Aber was passiert nun eigentlich, wenn wir die Vorlagen getrennt behandeln? Ich habe es schon angedeutet oder gesagt: Wir provozieren den alten und unsinnigen Krieg zwischen Privatverkehr und öffentlichem Verkehr - als ob jemand, der von diesen Sachen etwas versteht, daran glauben könnte, dass es nur mit dem einen oder nur mit dem anderen Verkehrsträger geht! 70 Prozent des Personenverkehrs findet nach wie vor auf der Strasse statt und 30 Prozent auf den Geleisen; das ist die Realität. Jetzt können Sie ausrechnen, was passiert: Wenn Sie die Geleise stilllegen gibt es eine Katastrophe auf der Strasse und umgekehrt. Das sind doch logische Zusammenhänge. Es kann keine gute Verkehrspolitik sein, wenn wir nur das eine wollen und das andere negieren.

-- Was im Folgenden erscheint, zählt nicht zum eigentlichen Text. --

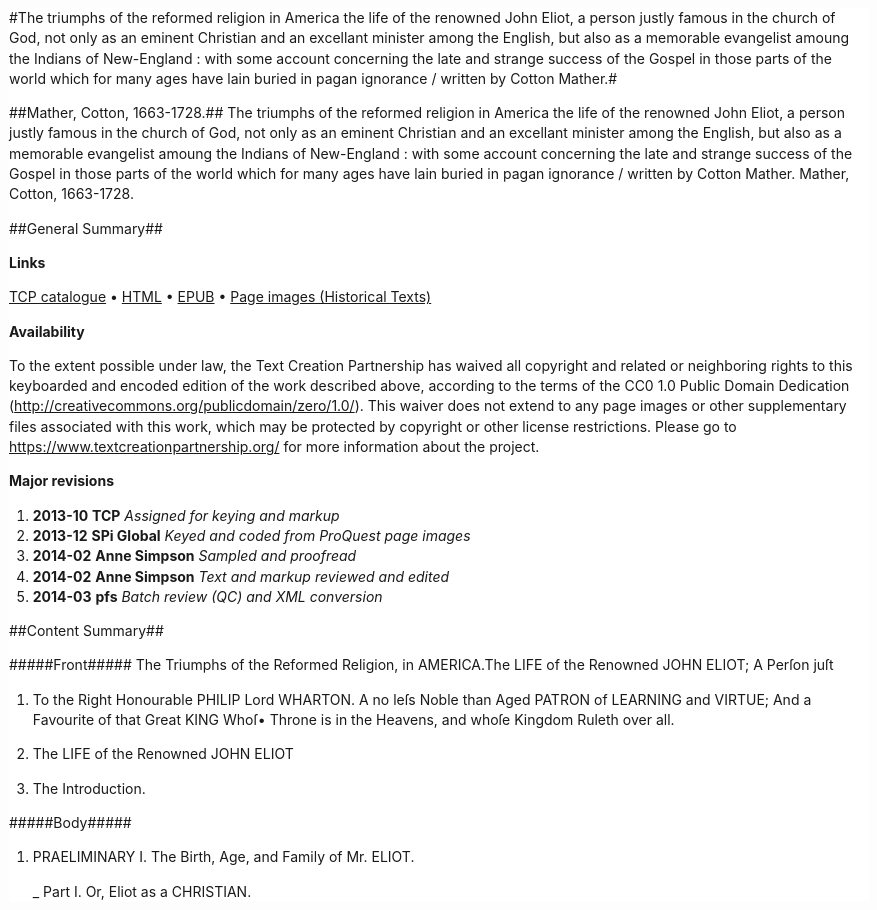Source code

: #The triumphs of the reformed religion in America the life of the renowned John Eliot, a person justly famous in the church of God, not only as an eminent Christian and an excellant minister among the English, but also as a memorable evangelist amoung the Indians of New-England : with some account concerning the late and strange success of the Gospel in those parts of the world which for many ages have lain buried in pagan ignorance / written by Cotton Mather.#

##Mather, Cotton, 1663-1728.##
The triumphs of the reformed religion in America the life of the renowned John Eliot, a person justly famous in the church of God, not only as an eminent Christian and an excellant minister among the English, but also as a memorable evangelist amoung the Indians of New-England : with some account concerning the late and strange success of the Gospel in those parts of the world which for many ages have lain buried in pagan ignorance / written by Cotton Mather.
Mather, Cotton, 1663-1728.

##General Summary##

**Links**

[TCP catalogue](http://www.ota.ox.ac.uk/tcp/)  • 
[HTML](http://tei.it.ox.ac.uk/tcp/Texts-HTML/free/A50/A50170.html)  • 
[EPUB](http://tei.it.ox.ac.uk/tcp/Texts-EPUB/free/A50/A50170.epub) • 
[Page images (Historical Texts)](https://historicaltexts.jisc.ac.uk/eebo-13674420e)

**Availability**

To the extent possible under law, the Text Creation Partnership has waived all copyright and related or neighboring rights to this keyboarded and encoded edition of the work described above, according to the terms of the CC0 1.0 Public Domain Dedication (http://creativecommons.org/publicdomain/zero/1.0/). This waiver does not extend to any page images or other supplementary files associated with this work, which may be protected by copyright or other license restrictions. Please go to https://www.textcreationpartnership.org/ for more information about the project.

**Major revisions**

1. __2013-10__ __TCP__ *Assigned for keying and markup*
1. __2013-12__ __SPi Global__ *Keyed and coded from ProQuest page images*
1. __2014-02__ __Anne Simpson__ *Sampled and proofread*
1. __2014-02__ __Anne Simpson__ *Text and markup reviewed and edited*
1. __2014-03__ __pfs__ *Batch review (QC) and XML conversion*

##Content Summary##

#####Front#####
The Triumphs of the Reformed Religion, in AMERICA.The LIFE of the Renowned JOHN ELIOT; A Perſon juſt
1. To the Right Honourable PHILIP Lord WHARTON. A no leſs Noble than Aged PATRON of LEARNING and VIRTUE; And a Favourite of that Great KING Whoſ• Throne is in the Heavens, and whoſe Kingdom Ruleth over all.

1. The LIFE of the Renowned JOHN ELIOT

1. The Introduction.

#####Body#####

1. PRAELIMINARY I. The Birth, Age, and Family of Mr. ELIOT.

    _ Part I. Or, Eliot as a CHRISTIAN.
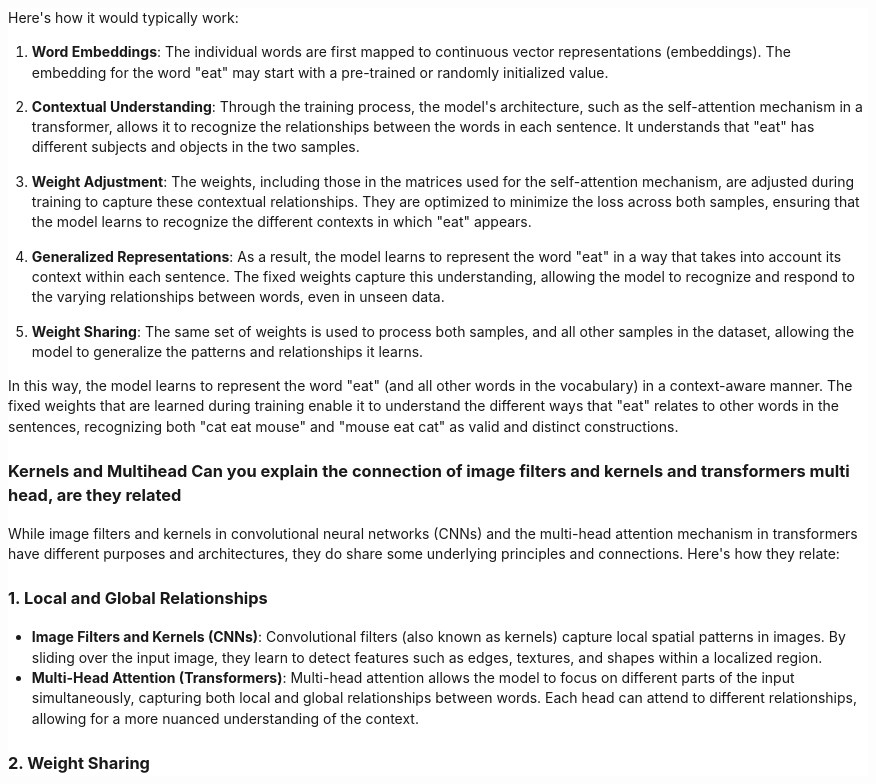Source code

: Here's how it would typically work:

1. **Word Embeddings**: The individual words are first mapped to continuous
   vector representations (embeddings). The embedding for the word "eat" may
   start with a pre-trained or randomly initialized value.

2. **Contextual Understanding**: Through the training process, the model's
   architecture, such as the self-attention mechanism in a transformer, allows
   it to recognize the relationships between the words in each sentence. It
   understands that "eat" has different subjects and objects in the two samples.

3. **Weight Adjustment**: The weights, including those in the matrices used for
   the self-attention mechanism, are adjusted during training to capture these
   contextual relationships. They are optimized to minimize the loss across both
   samples, ensuring that the model learns to recognize the different contexts
   in which "eat" appears.

4. **Generalized Representations**: As a result, the model learns to represent
   the word "eat" in a way that takes into account its context within each
   sentence. The fixed weights capture this understanding, allowing the model to
   recognize and respond to the varying relationships between words, even in
   unseen data.

5. **Weight Sharing**: The same set of weights is used to process both samples,
   and all other samples in the dataset, allowing the model to generalize the
   patterns and relationships it learns.

In this way, the model learns to represent the word "eat" (and all other words
in the vocabulary) in a context-aware manner. The fixed weights that are learned
during training enable it to understand the different ways that "eat" relates to
other words in the sentences, recognizing both "cat eat mouse" and "mouse eat
cat" as valid and distinct constructions.

### Kernels and Multihead Can you explain the connection of image filters and kernels and transformers multi head, are they related

While image filters and kernels in convolutional neural networks (CNNs) and the
multi-head attention mechanism in transformers have different purposes and
architectures, they do share some underlying principles and connections. Here's
how they relate:

### 1. **Local and Global Relationships**

- **Image Filters and Kernels (CNNs)**: Convolutional filters (also known as
    kernels) capture local spatial patterns in images. By sliding over the input
    image, they learn to detect features such as edges, textures, and shapes
    within a localized region.
- **Multi-Head Attention (Transformers)**: Multi-head attention allows the
    model to focus on different parts of the input simultaneously, capturing
    both local and global relationships between words. Each head can attend to
    different relationships, allowing for a more nuanced understanding of the
    context.

### 2. **Weight Sharing**
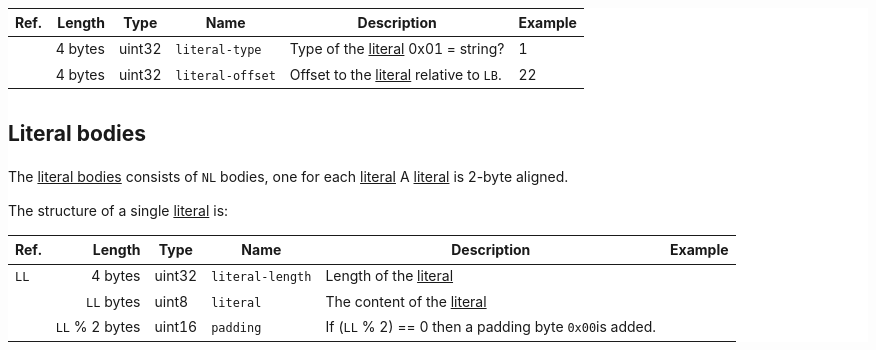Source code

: Ref.   | Length  | Type   | Name             | Description                                                                 | Example
---    | ---:    | ---    | ---              | ---                                                                         | ---
&nbsp; | 4 bytes | uint32 | `literal-type`   | Type of the [literal](#markdown-header-literal-bodies)  0x01 = string?      | 1
&nbsp; | 4 bytes | uint32 | `literal-offset` | Offset to the [literal](#markdown-header-literal-bodies)  relative to `LB`. | 22


## Literal bodies
The [literal bodies](#markdown-header-literal-bodies) consists of `NL` bodies, one for each [literal](#markdown-header-literal-bodies)  A [literal](#markdown-header-literal-bodies) is 2-byte aligned. 

The structure of a single [literal](#markdown-header-literal-bodies) is:

Ref.   | Length         | Type   | Name             | Description                                                   | Example
---    | ---:           | ---    | ---              | ---                                                           | ---
`LL`   | 4 bytes        | uint32 | `literal-length` | Length of the [literal](#markdown-header-literal-bodies)      |
&nbsp; | `LL` bytes     | uint8  | `literal`        | The content of the [literal](#markdown-header-literal-bodies) |
&nbsp; | `LL` % 2 bytes | uint16 | `padding`        | If (`LL` % 2) == 0 then a padding byte `0x00`is added.        |

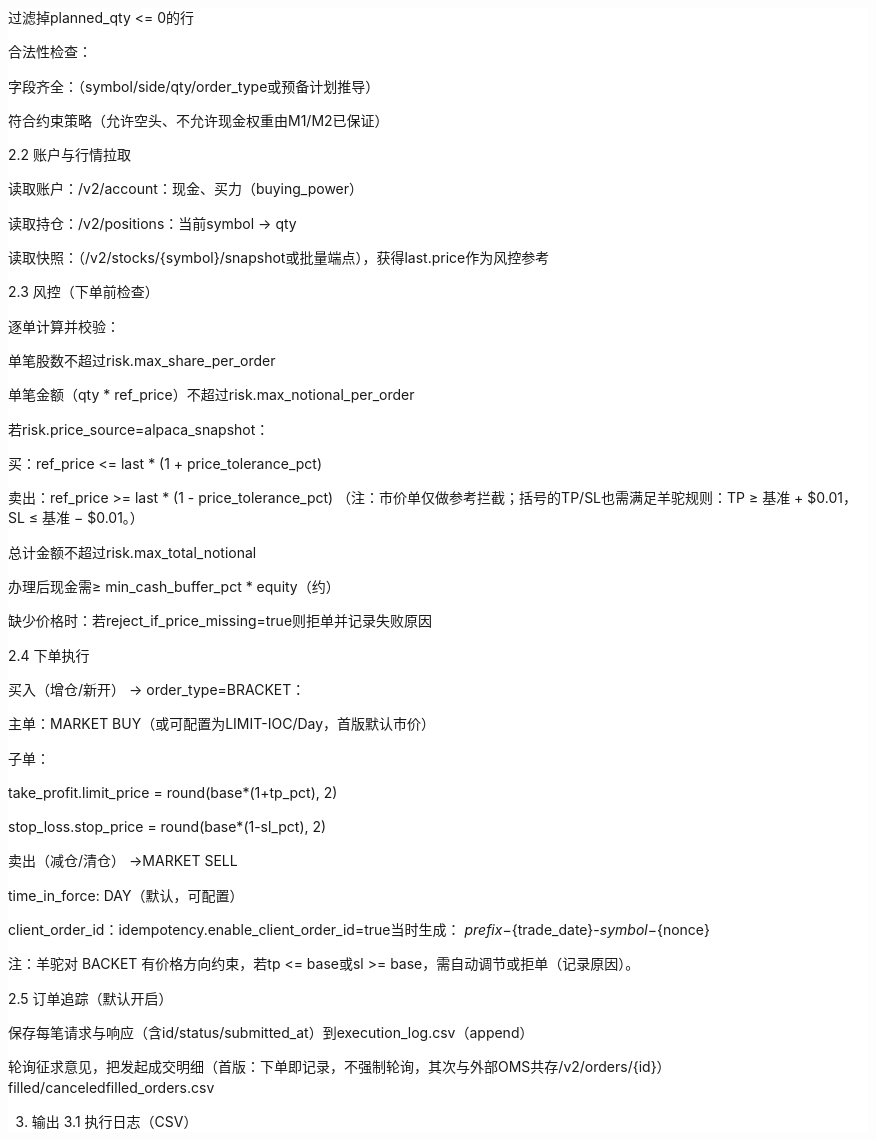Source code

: 过滤掉planned_qty <= 0的行

合法性检查：

字段齐全：（symbol/side/qty/order_type或预备计划推导）

符合约束策略（允许空头、不允许现金权重由M1/M2已保证）

2.2 账户与行情拉取

读取账户：/v2/account：现金、买力（buying_power）

读取持仓：/v2/positions：当前symbol → qty

读取快照：（/v2/stocks/{symbol}/snapshot或批量端点），获得last.price作为风控参考

2.3 风控（下单前检查）

逐单计算并校验：

单笔股数不超过risk.max_share_per_order

单笔金额（qty * ref_price）不超过risk.max_notional_per_order

若risk.price_source=alpaca_snapshot：

买：ref_price <= last * (1 + price_tolerance_pct)

卖出：ref_price >= last * (1 - price_tolerance_pct)
（注：市价单仅做参考拦截；括号的TP/SL也需满足羊驼规则：TP ≥ 基准 + $0.01，SL ≤ 基准 − $0.01。）

总计金额不超过risk.max_total_notional

办理后现金需≥ min_cash_buffer_pct * equity（约）

缺少价格时：若reject_if_price_missing=true则拒单并记录失败原因

2.4 下单执行

买入（增仓/新开） → order_type=BRACKET：

主单：MARKET BUY（或可配置为LIMIT-IOC/Day，首版默认市价）

子单：

take_profit.limit_price = round(base*(1+tp_pct), 2)

stop_loss.stop_price = round(base*(1-sl_pct), 2)

卖出（减仓/清仓） →MARKET SELL

time_in_force: DAY（默认，可配置）

client_order_id：idempotency.enable_client_order_id=true当时生成：
${prefix}-${trade_date}-${symbol}-${nonce}

注：羊驼对 BACKET 有价格方向约束，若tp <= base或sl >= base，需自动调节或拒单（记录原因）。

2.5 订单追踪（默认开启）

保存每笔请求与响应（含id/status/submitted_at）到execution_log.csv（append）

轮询征求意见，把发起成交明细（首版：下单即记录，不强制轮询，其次与外部OMS共存/v2/orders/{id}）filled/canceledfilled_orders.csv

3. 输出
3.1 执行日志（CSV）
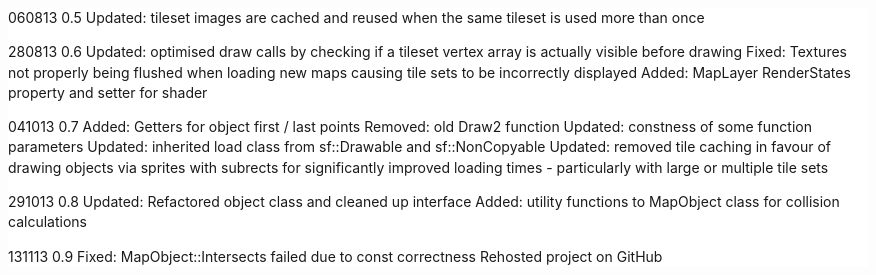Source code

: 060813 0.5 Updated: tileset images are cached and reused when the same tileset is used more than once

280813 0.6 Updated: optimised draw calls by checking if a tileset vertex array is actually visible before
            drawing
       Fixed: Textures not properly being flushed when loading new maps causing tile sets to be incorrectly
           displayed
           Added: MapLayer RenderStates property and setter for shader

041013 0.7 Added: Getters for object first / last points
       Removed: old Draw2 function
       Updated: constness of some function parameters
       Updated: inherited load class from sf::Drawable and sf::NonCopyable
       Updated: removed tile caching in favour of drawing objects via sprites with subrects for significantly
            improved loading times - particularly with large or multiple tile sets

291013 0.8 Updated: Refactored object class and cleaned up interface
       Added: utility functions to MapObject class for collision calculations

131113 0.9 Fixed: MapObject::Intersects failed due to const correctness
       Rehosted project on GitHub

Gewinnt die Milchkuh-Initiative, dann haben wir finanzpolitisch einen ziemlich grossen Scherbenhaufen; das ist dann die nächste Konsequenz. Da werden wir dann einige Finanzierungsfragen auf ganz andere Weise diskutieren müssen; das möchte ich eigentlich verhindern. Wenn der NAF vernünftig daherkommt, bin ich überzeugt, dass die vernünftigen Kräfte auch klar hinter der NAF-Vorlage stehen werden, selbst wenn die Milchkuh-Initiative nicht zurückgezogen würde. Wenn aber die Milchkuh-Initiative an der Urne scheitert - das ist auch eine Möglichkeit -, dann haben Sie ein Riesenproblem, den NAF vor dem Volk noch durchzubringen. Da haben Sie einmal die Gegnerinnen und Gegner, die quasi natürlich gegen jede Strasse sind - das macht im Minimum einen Drittel aus -, und dann haben Sie noch die frustrierten Anhänger der Milchkuh-Initiative, die einem NAF sicher auch nicht mehr zustimmen werden. Dann wird auch der NAF baden gehen, und das möchte ich mit meinem Minderheitsantrag unbedingt vermeiden.
Ich habe mir die Mühe genommen, mit den Initianten zu sprechen; das ist eigentlich eine Selbstverständlichkeit und nicht erst seit der Zweitwohnungs-Initiative so. Sie haben mir klar gesagt, dass man im Moment in der Öffentlichkeit kein Entgegenkommen signalisieren wolle; aber ich weiss auch, dass sie durchaus bereit sind, eine Diskussion über den NAF zu führen und das Resultat abzuwarten - genau gleich, wie das der VCS gemacht hat. Ich habe dann aber noch mit Vertretern des TCS gesprochen; sie sind ja nicht Initianten, aber sie sind Sympathisanten der Milchkuh-Initiative - der TCS ist ein ganz entscheidender Verband in dieser Frage. Sie haben mir ganz klar gesagt: Wenn der NFA eine vernünftige Finanzierungsseite aufweist - das ist dann nicht die Milchkuh-Lösung, das ist irgendetwas dazwischen -, dann wird der TCS die Milchkuh-Initiative nicht mehr unterstützen, sondern er wird eine solche vernünftige NAF-Lösung mittragen. Das gäbe dann eine Mehrheit für eine vernünftige Lösung.
Ich bitte Sie, diese konstruktive Lösung zu unterstützen. Es ist zwar eine Rückweisung, aber eine konstruktive Rückweisung, um eine gute Lösung zu finden.